Provide an exact copy of the lines from the beginning of the records through the line that includes "Figure 4. In", and of no others.

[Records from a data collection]

-*-*-

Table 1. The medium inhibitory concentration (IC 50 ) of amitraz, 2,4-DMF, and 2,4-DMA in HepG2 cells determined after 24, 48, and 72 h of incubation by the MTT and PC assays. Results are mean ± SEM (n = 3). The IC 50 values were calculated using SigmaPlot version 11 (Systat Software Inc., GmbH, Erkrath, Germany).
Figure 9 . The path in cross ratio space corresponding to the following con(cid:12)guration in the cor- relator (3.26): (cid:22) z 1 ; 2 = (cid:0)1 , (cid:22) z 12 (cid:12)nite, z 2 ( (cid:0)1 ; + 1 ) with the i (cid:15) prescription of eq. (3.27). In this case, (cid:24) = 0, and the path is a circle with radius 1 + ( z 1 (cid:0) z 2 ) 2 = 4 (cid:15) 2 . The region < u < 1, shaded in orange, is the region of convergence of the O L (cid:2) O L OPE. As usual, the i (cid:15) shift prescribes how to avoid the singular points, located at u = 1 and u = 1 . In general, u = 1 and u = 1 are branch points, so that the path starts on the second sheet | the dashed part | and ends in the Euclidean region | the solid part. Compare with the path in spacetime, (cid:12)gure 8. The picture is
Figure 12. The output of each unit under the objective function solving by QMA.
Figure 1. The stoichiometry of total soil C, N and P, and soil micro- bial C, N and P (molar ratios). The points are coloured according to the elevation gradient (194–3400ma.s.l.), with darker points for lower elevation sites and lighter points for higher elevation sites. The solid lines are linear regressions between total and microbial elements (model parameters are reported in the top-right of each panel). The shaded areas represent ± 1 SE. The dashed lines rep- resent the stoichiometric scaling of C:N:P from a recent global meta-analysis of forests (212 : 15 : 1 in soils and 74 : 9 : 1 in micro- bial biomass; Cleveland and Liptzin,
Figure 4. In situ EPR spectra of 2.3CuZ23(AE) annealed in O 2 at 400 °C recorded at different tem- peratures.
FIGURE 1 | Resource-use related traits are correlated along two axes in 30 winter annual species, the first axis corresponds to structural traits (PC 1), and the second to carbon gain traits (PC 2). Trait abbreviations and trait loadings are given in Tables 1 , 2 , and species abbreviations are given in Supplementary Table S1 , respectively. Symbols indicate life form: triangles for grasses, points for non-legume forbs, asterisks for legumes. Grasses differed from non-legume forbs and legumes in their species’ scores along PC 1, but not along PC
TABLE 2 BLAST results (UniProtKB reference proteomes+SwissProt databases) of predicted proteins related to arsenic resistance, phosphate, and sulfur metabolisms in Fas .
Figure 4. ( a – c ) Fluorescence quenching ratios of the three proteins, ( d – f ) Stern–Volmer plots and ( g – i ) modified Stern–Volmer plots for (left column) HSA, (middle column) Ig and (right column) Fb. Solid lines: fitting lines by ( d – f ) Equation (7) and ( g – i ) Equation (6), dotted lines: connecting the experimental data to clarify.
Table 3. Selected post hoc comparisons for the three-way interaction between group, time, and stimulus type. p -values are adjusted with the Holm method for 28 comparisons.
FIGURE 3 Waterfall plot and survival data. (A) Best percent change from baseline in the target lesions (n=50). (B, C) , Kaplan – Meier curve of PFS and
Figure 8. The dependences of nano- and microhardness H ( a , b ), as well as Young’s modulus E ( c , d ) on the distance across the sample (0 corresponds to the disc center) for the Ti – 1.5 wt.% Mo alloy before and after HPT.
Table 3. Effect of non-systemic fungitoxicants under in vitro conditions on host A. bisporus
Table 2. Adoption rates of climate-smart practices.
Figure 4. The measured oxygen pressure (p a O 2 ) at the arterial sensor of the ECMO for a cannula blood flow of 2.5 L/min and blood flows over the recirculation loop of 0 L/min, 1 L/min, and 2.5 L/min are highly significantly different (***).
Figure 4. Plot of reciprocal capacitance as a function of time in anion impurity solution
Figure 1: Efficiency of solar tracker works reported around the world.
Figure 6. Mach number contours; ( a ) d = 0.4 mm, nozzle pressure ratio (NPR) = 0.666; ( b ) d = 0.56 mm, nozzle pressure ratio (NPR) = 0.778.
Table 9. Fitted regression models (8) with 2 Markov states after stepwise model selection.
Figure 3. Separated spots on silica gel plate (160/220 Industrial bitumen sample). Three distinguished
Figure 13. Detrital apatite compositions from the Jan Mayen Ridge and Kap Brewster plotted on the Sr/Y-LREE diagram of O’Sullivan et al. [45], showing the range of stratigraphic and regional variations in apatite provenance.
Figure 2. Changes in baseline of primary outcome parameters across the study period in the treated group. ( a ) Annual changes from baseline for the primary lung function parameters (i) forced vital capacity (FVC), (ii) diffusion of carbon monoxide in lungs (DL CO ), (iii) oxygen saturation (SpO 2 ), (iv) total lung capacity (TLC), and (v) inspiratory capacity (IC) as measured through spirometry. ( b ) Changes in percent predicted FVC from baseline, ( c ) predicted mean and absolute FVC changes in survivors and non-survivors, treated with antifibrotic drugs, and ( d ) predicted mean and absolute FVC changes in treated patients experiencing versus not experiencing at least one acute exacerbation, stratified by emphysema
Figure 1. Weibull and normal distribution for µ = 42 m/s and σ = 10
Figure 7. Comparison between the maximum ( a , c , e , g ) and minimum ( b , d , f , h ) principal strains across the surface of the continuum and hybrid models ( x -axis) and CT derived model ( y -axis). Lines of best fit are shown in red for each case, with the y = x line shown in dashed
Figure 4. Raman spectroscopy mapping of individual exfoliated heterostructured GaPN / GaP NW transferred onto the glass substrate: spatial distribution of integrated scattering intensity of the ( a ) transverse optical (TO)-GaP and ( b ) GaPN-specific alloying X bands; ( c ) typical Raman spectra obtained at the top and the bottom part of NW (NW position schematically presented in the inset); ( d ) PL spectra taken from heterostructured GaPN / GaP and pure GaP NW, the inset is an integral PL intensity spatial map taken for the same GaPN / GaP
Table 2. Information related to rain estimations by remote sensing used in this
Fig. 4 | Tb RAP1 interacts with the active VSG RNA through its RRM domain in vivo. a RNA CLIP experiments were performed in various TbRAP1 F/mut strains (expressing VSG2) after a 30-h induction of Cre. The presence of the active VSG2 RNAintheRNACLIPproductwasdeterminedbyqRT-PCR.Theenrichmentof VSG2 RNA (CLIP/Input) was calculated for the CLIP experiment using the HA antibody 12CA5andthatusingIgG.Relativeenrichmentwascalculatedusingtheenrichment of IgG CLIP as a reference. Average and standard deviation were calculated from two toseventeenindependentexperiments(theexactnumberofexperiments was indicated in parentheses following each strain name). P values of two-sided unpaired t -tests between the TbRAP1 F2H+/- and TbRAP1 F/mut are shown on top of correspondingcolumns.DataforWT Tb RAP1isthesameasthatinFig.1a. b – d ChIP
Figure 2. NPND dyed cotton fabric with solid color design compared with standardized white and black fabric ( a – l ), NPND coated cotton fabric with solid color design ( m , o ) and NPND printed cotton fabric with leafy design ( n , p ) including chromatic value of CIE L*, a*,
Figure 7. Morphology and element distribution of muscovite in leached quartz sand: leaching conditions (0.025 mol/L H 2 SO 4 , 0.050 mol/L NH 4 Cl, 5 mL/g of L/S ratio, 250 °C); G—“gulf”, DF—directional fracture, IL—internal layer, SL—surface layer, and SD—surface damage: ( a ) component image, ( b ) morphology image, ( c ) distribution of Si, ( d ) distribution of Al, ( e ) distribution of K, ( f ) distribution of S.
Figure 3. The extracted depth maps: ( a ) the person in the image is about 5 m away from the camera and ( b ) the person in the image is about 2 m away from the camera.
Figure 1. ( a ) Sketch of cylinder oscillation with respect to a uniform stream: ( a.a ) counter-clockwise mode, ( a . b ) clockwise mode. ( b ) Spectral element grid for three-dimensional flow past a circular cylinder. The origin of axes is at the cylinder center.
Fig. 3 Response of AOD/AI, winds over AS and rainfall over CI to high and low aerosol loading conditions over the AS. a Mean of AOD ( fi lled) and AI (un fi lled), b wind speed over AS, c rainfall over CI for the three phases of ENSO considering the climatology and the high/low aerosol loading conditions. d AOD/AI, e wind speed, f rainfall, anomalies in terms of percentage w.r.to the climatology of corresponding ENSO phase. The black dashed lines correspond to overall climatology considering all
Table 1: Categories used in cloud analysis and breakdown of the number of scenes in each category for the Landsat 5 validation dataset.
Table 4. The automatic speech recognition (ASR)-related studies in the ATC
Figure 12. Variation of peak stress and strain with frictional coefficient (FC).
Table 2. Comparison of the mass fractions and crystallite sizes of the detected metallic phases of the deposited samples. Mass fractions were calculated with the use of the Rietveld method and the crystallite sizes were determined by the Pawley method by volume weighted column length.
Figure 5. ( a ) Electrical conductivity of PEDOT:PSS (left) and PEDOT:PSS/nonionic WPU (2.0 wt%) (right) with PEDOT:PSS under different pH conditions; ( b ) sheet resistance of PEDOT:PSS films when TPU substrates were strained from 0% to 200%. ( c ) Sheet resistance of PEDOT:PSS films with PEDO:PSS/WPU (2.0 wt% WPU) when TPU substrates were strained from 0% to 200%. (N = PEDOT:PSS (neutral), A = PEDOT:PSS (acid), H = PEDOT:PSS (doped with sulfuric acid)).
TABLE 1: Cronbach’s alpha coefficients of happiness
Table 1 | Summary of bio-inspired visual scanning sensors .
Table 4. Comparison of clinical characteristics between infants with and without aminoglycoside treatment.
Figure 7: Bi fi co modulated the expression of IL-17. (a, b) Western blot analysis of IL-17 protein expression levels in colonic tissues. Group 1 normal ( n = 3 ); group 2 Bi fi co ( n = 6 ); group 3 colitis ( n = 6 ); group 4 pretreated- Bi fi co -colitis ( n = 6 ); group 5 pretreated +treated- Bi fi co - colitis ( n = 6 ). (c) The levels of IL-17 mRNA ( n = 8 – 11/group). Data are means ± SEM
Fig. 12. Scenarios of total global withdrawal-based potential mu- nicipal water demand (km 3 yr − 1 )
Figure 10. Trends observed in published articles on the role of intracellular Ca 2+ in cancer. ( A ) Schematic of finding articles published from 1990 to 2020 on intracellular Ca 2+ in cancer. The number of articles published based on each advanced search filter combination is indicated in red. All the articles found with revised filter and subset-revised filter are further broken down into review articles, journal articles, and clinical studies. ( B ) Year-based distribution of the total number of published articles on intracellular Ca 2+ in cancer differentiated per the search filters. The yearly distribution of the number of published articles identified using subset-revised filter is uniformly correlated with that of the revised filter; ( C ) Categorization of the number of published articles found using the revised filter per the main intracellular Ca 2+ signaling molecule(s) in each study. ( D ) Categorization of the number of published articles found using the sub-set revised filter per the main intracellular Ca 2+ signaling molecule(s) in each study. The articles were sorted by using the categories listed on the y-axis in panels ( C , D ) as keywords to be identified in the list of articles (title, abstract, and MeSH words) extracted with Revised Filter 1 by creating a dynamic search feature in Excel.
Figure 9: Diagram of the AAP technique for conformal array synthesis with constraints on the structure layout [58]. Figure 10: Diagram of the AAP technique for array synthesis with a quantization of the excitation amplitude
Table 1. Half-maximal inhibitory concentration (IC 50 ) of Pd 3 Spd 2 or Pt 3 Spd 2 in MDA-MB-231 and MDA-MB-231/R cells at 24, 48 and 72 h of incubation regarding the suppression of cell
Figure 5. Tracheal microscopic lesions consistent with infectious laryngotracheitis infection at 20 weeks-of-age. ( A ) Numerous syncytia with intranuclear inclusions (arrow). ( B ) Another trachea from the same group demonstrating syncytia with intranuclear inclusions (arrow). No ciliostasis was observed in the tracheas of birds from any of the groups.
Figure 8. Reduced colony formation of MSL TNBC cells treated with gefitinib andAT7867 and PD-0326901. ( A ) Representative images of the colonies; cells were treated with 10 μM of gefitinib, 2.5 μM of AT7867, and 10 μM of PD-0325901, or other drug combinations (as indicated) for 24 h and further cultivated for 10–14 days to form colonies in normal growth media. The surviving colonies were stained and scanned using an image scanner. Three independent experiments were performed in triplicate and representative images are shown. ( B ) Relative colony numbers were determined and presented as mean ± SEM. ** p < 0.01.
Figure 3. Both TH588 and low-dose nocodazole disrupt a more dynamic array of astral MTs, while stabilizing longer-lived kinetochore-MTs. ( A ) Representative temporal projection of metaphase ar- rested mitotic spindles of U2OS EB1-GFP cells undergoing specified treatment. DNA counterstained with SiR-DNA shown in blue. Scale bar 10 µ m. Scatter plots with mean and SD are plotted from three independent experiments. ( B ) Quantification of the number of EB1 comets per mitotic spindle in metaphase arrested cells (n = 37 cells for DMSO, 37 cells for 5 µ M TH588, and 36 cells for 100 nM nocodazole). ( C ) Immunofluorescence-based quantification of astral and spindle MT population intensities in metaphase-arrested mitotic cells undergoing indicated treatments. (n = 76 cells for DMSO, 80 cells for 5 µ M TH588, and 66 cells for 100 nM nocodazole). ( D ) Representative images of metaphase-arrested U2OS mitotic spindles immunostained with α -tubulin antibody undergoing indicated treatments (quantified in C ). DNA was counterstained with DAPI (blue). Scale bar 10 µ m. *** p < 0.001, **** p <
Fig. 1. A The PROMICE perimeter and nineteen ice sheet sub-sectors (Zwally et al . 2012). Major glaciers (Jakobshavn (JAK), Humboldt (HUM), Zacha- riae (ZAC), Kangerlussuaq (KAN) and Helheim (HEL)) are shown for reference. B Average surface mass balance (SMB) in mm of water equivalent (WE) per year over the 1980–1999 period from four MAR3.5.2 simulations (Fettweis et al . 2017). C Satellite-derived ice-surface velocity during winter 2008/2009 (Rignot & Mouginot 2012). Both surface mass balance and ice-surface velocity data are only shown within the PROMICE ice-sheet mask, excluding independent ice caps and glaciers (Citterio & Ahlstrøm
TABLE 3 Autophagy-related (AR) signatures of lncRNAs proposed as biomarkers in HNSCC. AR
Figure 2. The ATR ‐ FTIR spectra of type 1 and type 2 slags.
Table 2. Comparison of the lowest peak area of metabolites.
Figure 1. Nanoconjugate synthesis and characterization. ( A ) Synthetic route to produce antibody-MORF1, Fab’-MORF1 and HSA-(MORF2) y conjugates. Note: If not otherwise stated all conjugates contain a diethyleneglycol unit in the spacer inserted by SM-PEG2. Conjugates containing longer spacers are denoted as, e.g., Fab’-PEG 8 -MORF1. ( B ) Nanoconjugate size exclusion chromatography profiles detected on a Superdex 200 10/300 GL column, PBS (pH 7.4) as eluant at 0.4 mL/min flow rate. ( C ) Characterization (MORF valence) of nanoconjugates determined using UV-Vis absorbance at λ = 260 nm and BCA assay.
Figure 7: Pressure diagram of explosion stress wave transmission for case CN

-*-*-

SOLUTION TO THE PROBLEM:
Table 1. The medium inhibitory concentration (IC 50 ) of amitraz, 2,4-DMF, and 2,4-DMA in HepG2 cells determined after 24, 48, and 72 h of incubation by the MTT and PC assays. Results are mean ± SEM (n = 3). The IC 50 values were calculated using SigmaPlot version 11 (Systat Software Inc., GmbH, Erkrath, Germany).
Figure 9 . The path in cross ratio space corresponding to the following con(cid:12)guration in the cor- relator (3.26): (cid:22) z 1 ; 2 = (cid:0)1 , (cid:22) z 12 (cid:12)nite, z 2 ( (cid:0)1 ; + 1 ) with the i (cid:15) prescription of eq. (3.27). In this case, (cid:24) = 0, and the path is a circle with radius 1 + ( z 1 (cid:0) z 2 ) 2 = 4 (cid:15) 2 . The region < u < 1, shaded in orange, is the region of convergence of the O L (cid:2) O L OPE. As usual, the i (cid:15) shift prescribes how to avoid the singular points, located at u = 1 and u = 1 . In general, u = 1 and u = 1 are branch points, so that the path starts on the second sheet | the dashed part | and ends in the Euclidean region | the solid part. Compare with the path in spacetime, (cid:12)gure 8. The picture is
Figure 12. The output of each unit under the objective function solving by QMA.
Figure 1. The stoichiometry of total soil C, N and P, and soil micro- bial C, N and P (molar ratios). The points are coloured according to the elevation gradient (194–3400ma.s.l.), with darker points for lower elevation sites and lighter points for higher elevation sites. The solid lines are linear regressions between total and microbial elements (model parameters are reported in the top-right of each panel). The shaded areas represent ± 1 SE. The dashed lines rep- resent the stoichiometric scaling of C:N:P from a recent global meta-analysis of forests (212 : 15 : 1 in soils and 74 : 9 : 1 in micro- bial biomass; Cleveland and Liptzin,
Figure 4. In situ EPR spectra of 2.3CuZ23(AE) annealed in O 2 at 400 °C recorded at different tem- peratures.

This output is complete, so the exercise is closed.